Nel corso della puntata del 30 aprile, Le Iene indagano sul Ponte sullo Stretto di Messina: in ballo anche un terreno di proprietà degli eredi di Ciccio Mancuso.
La realizzazione del Ponte sullo Stretto sarà tra i principali argomenti della puntata del 30 aprile della trasmissione Le Iene: a parlarne, in un servizio, saranno Giulio Golia e Francesca Di Stefano, come si evince dalle anticipazioni del programma. Il focus sarà su uno dei nodi più complessi, ovvero gli espropri delle abitazioni necessari per la costruzione dell’infrastruttura.
Nello specifico, il servizio verterà sui racconti degli abitanti destinati a trasferirsi altrove, mettendo in evidenza in particolare il paradosso per cui alcuni discendenti di capi di famiglie ‘ndranghetiste trarranno benefici dall’operazione. Nello specifico, come peraltro anticipato dalla cronaca locale qualche settimana fa, lo Stato confischerà una cava abbandonata della famiglia Mancuso.
I terreni degli eredi di Ciccio Mancuso espropriati per costruire il Ponte sullo Stretto di Messina
Si tratterebbe, nello specifico, di due terreni appartenenti a una figlia del boss Ciccio Mancuso, che si trovano uno a Nicotera e l’altro a Limbadi, quest’ultimo utilizzato già per il porto di Gioia Tauro. Altre due le donne che dovrebbero ricevere dei risarcimenti, ovvero due nipoti del boss, la figlia della figlia e la figlia di una sorella. Ma chi sono i Mancuso e in particolare chi era il boss Ciccio?
I Mancuso sono una potente ‘ndrina di Limbadi e Nicotera, considerata la più influente della provincia di Vibo Valentia: i loro legami non sarebbero stati negli anni solo con le altre ndrine, ma anche con Cosa Nostra e addirittura con le FARC, ovvero i nuclei guerriglieri colombiani.

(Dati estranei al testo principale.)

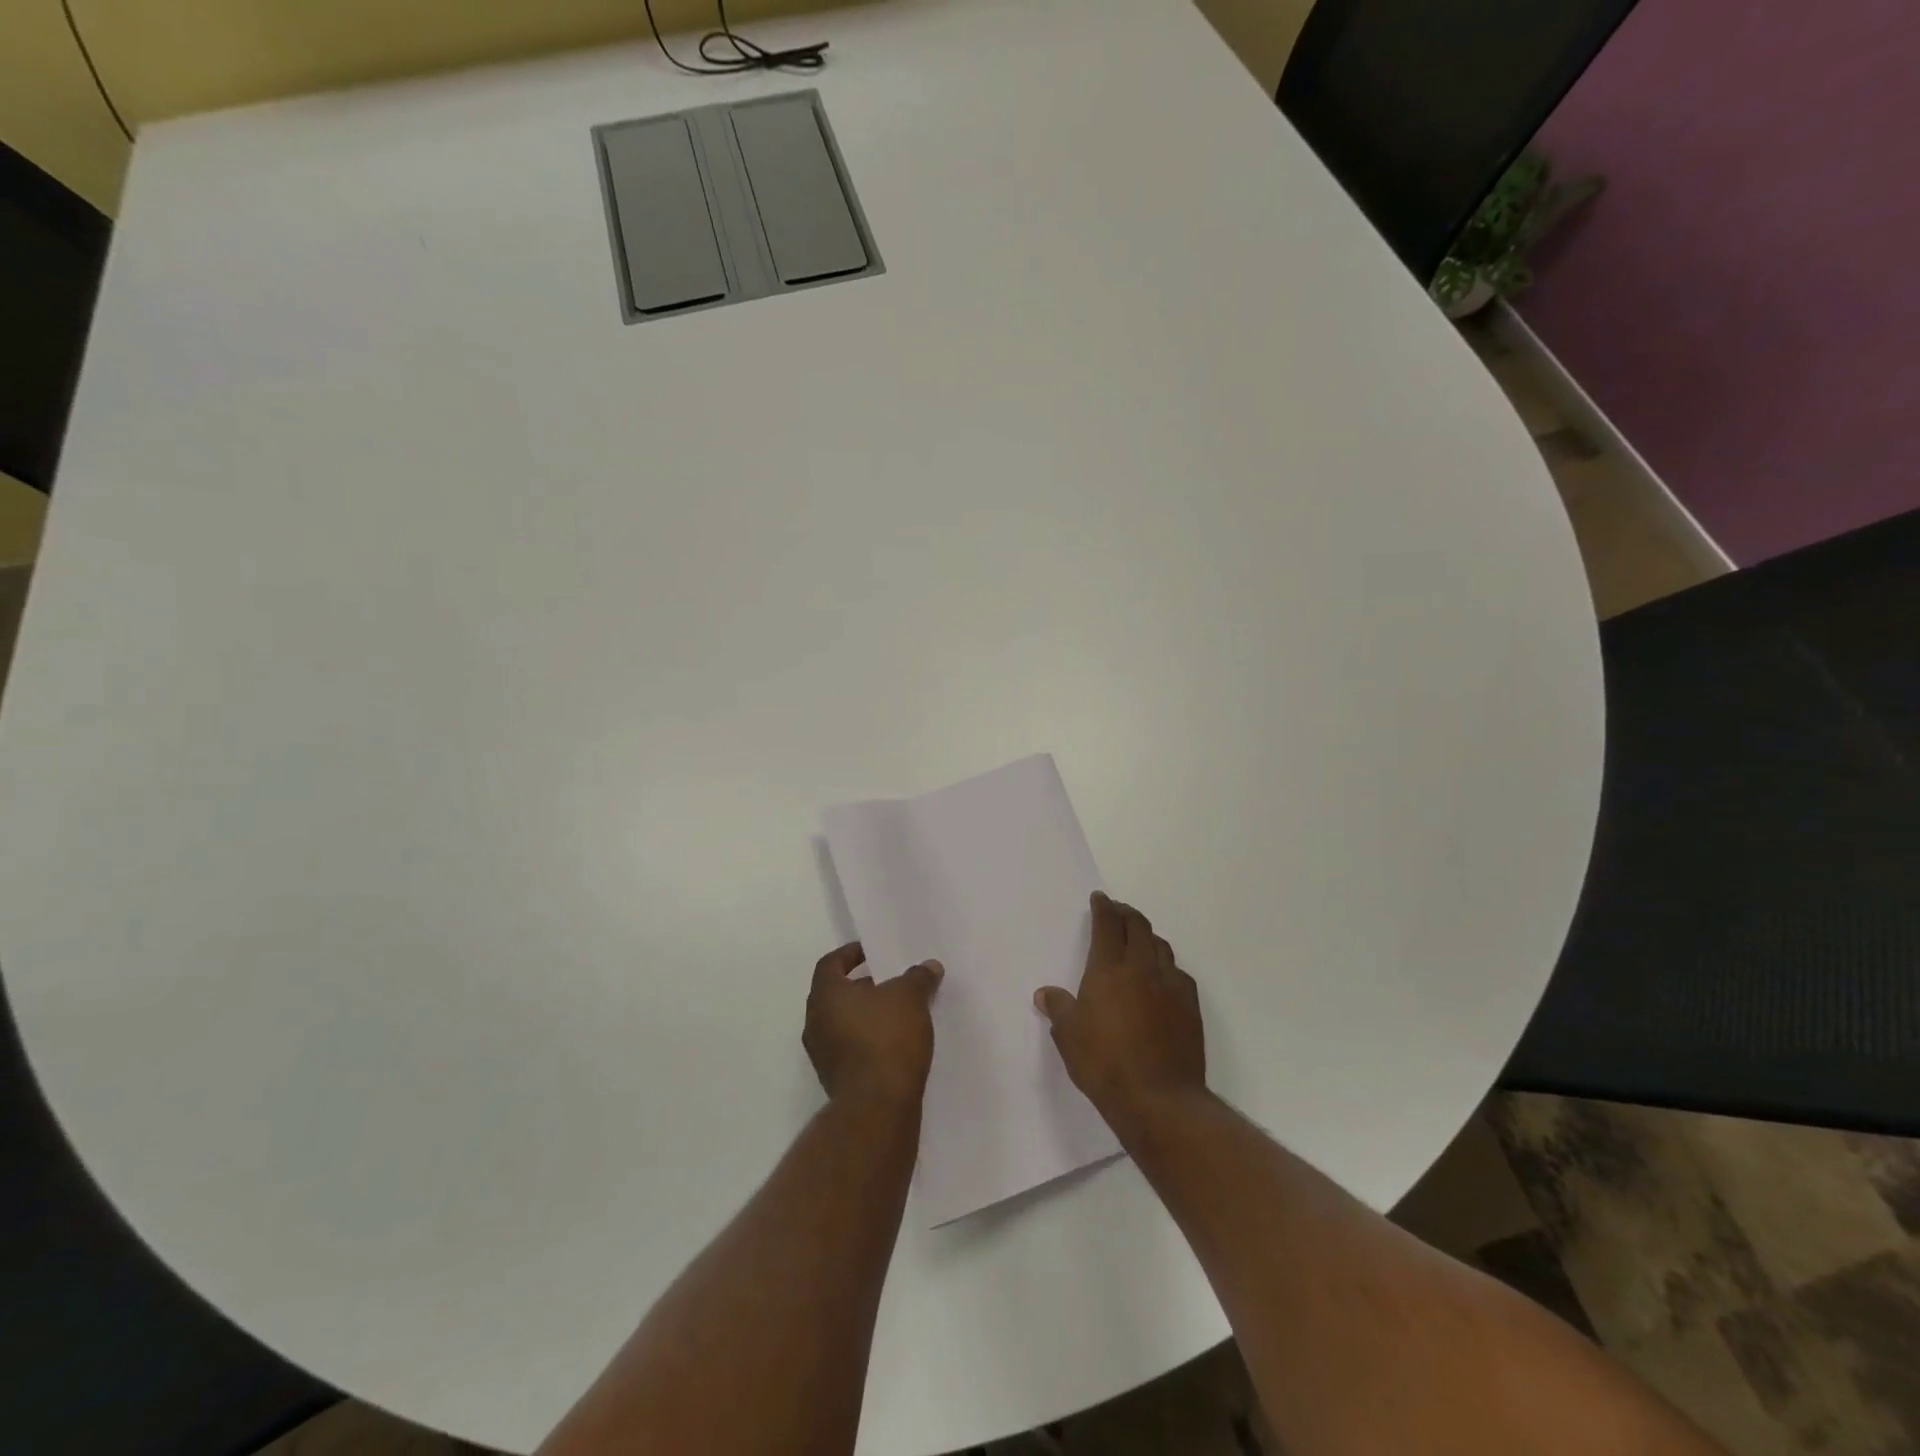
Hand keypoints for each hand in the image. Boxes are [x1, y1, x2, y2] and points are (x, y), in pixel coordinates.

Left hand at [804, 943, 943, 1105]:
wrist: (877, 1105)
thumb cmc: (887, 1037)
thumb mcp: (910, 997)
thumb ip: (918, 977)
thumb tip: (929, 966)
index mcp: (825, 994)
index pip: (831, 963)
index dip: (850, 954)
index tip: (872, 953)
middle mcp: (815, 1022)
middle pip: (837, 994)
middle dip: (863, 986)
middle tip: (891, 982)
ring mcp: (822, 1054)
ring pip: (843, 1023)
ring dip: (867, 1016)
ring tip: (899, 1013)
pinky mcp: (835, 1080)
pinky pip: (850, 1048)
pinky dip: (868, 1040)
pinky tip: (895, 1043)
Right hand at [1035, 892, 1205, 1131]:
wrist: (1160, 1098)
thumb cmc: (1105, 1064)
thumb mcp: (1069, 1037)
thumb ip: (1058, 1009)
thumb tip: (1045, 994)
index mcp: (1109, 969)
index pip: (1107, 925)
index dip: (1103, 907)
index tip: (1100, 898)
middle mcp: (1142, 968)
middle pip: (1138, 926)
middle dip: (1126, 913)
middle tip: (1117, 910)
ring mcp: (1170, 985)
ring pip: (1160, 945)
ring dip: (1147, 935)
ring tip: (1138, 938)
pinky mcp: (1190, 1005)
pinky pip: (1177, 971)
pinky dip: (1166, 964)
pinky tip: (1161, 975)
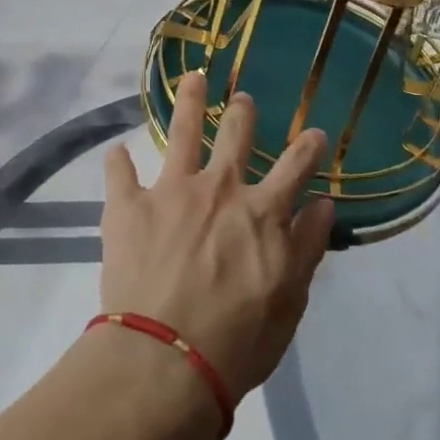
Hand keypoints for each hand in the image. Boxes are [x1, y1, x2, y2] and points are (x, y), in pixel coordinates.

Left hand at [100, 73, 335, 402]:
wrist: (165, 360)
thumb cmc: (238, 341)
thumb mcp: (289, 301)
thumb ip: (306, 247)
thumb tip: (323, 205)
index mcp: (262, 212)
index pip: (295, 166)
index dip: (309, 147)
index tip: (315, 133)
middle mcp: (219, 188)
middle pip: (236, 135)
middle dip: (243, 112)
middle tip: (242, 99)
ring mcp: (171, 191)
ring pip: (181, 132)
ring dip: (189, 102)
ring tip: (192, 79)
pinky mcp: (129, 206)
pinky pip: (119, 172)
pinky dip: (118, 162)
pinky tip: (116, 152)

Avrebbero ramificazioni in Africa e sarebbero presenti anche nel nord Italia, soprattutto a Milano, in Piemonte ed Emilia-Romagna.
Sono stati considerati per molto tempo il clan finanziariamente più potente d’Europa, dedicandosi principalmente al traffico internazionale di droga, estorsioni, usura e appalti pubblici, e riuscendo a infiltrarsi nella pubblica amministrazione e nel settore turistico-alberghiero. Uno dei principali esponenti del clan sarebbe stato appunto Francesco Mancuso, detto Ciccio.
La figura di Ciccio Mancuso, il boss latitante che venne eletto sindaco
“Don Ciccio”, classe 1929 e deceduto nel 1997, era il secondo di otto fratelli maschi, figlio di Peppe Mancuso: in famiglia, c’erano anche tre figlie femmine. Considerato il “capobastuni” della sua cosca, era latitante nel 1985, quando finì in manette, ma era latitante anche due anni prima, quando fu al centro di un caso incredibile.
Infatti, nel 1983, Ciccio Mancuso si candidò a sindaco, pur essendo già latitante, e stravinse le elezioni comunali: l’allora presidente della Repubblica, Sandro Pertini, intervenne per sciogliere il consiglio comunale. Quello dell’elezione a sindaco del boss latitante resta uno dei casi più eclatanti di infiltrazione diretta di un clan mafioso all’interno della pubblica amministrazione.